1. When they require a leave of absence from work

If you work on your feet or perform a physical job, a broken bone could very well mean that you don’t work for multiple weeks. Some employers could potentially accommodate a worker with a fracture by changing their job responsibilities, but others require bed rest during their recovery or work at a company that cannot accommodate them by offering alternate work.

A lengthy leave of absence that last weeks or longer could cost tens of thousands of dollars in lost income and some cases and might prove to be more than what insurance can cover, especially when combined with treatment costs.

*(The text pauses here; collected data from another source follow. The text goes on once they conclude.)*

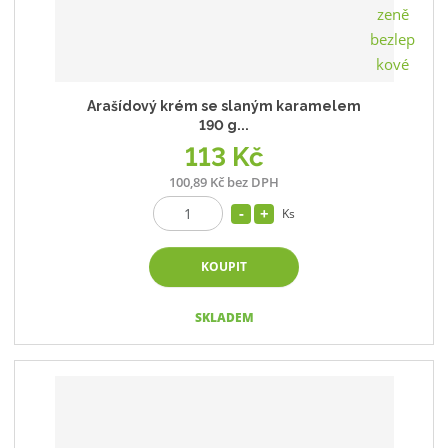
Arašídový krém se slaným karamelem
190 g...
113 Kč
100,89 Kč bez DPH
Ks
KOUPIT
SKLADEM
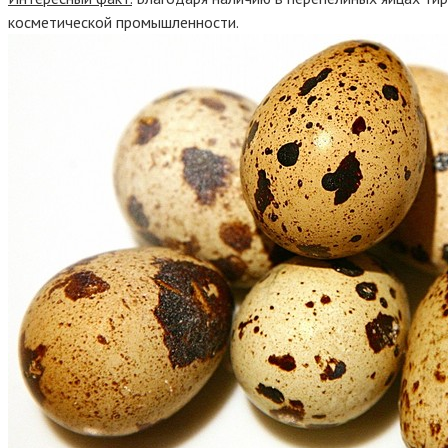
косметической промышленности.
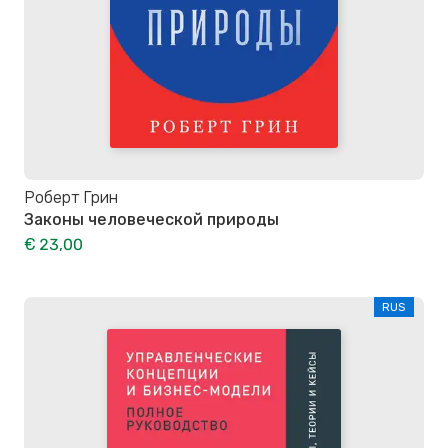
Роберт Грин
Законы человеческой природы
€ 23,00
RUS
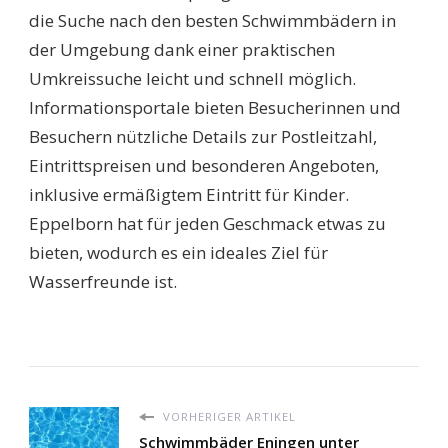
die Suche nach den besten Schwimmbädern in
der Umgebung dank einer praktischen
Umkreissuche leicht und schnell möglich.
Informationsportale bieten Besucherinnen und
Besuchern nützliche Details zur Postleitzahl,
Eintrittspreisen und besonderen Angeboten,
inklusive ermäßigtem Eintritt für Kinder.
Eppelborn hat für jeden Geschmack etwas zu
bieten, wodurch es ein ideales Ziel für
Wasserfreunde ist.
VORHERIGER ARTIKEL
Schwimmbäder Eningen unter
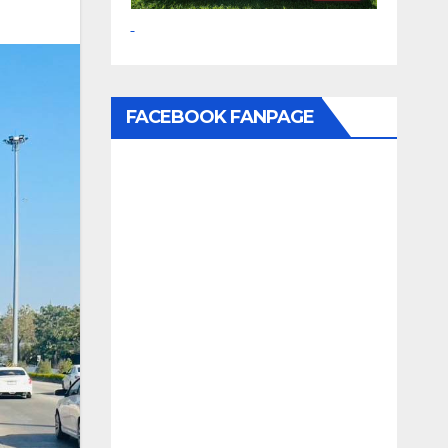
FACEBOOK FANPAGE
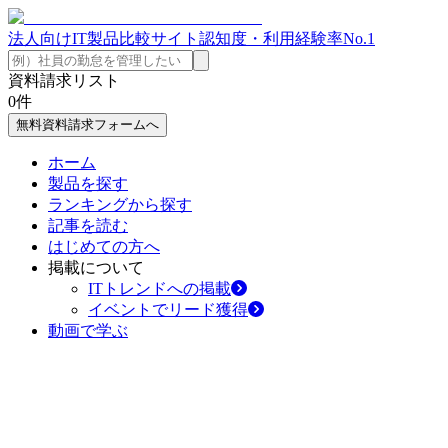
法人向けIT製品比較サイト
認知度・利用経験率No.1
資料請求リスト
0
件
無料資料請求フォームへ
ホーム
製品を探す
ランキングから探す
記事を読む
はじめての方へ
掲載について
ITトレンドへの掲載
イベントでリード獲得
動画で学ぶ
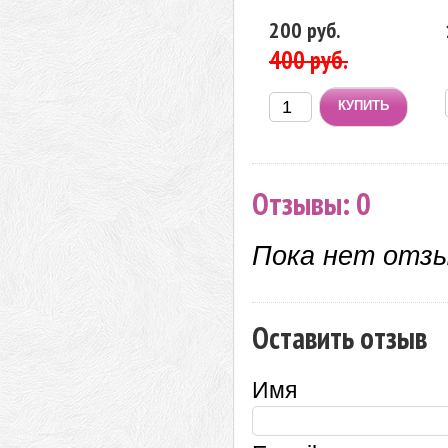
200 руб.
400 руб.
Отзывы: 0
Пока нет отз
Оставить отзыв
Имя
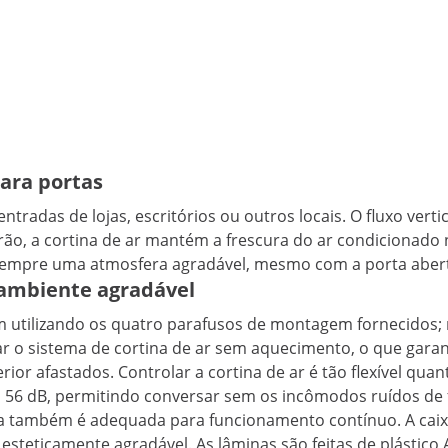
para portas
entradas de lojas, escritórios ou outros locais. O fluxo vert
rão, a cortina de ar mantém a frescura do ar condicionado n
á sempre uma atmosfera agradável, mesmo com a porta aber
 ambiente agradável
5 m utilizando os quatro parafusos de montagem fornecidos; 
lizar o sistema de cortina de ar sem aquecimento, o que ga
ior afastados. Controlar a cortina de ar é tão flexível quan
s 56 dB, permitindo conversar sem os incômodos ruídos de
ica também é adequada para funcionamento contínuo. A caixa
teticamente agradável. As lâminas são feitas de plástico AB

2. When the break heals poorly

The human body can potentially heal a broken bone in a few months with proper medical support and rest. Most of the time, people will no longer have pain or other symptoms related to a broken bone after the break knits.

However, in a little tiny fraction of cases involving broken bones, the trauma will heal improperly, leading to complex regional pain syndrome (CRPS). This permanent, untreatable medical condition causes worsening pain, reduces someone’s range of motion and limits someone’s strength after they break a bone.

3. When the bone breaks in multiple places

In a comminuted fracture, a bone breaks in several places. Spiral fractures are a perfect example. The twisting force applied to the bone during the incident results in it breaking into multiple, small pieces with irregular edges. Such injuries will not heal without intensive medical intervention. Surgery is often required to set the bone or to implant devices to strengthen and stabilize the fractured body part.

Both the immediate medical costs and the lost wages that result from someone suffering a severe broken bone might mean that they have costs far beyond what the insurance provided by the other driver will pay. Recognizing when you need more than just an insurance payout can help you pursue financial justice after getting hurt in a car crash.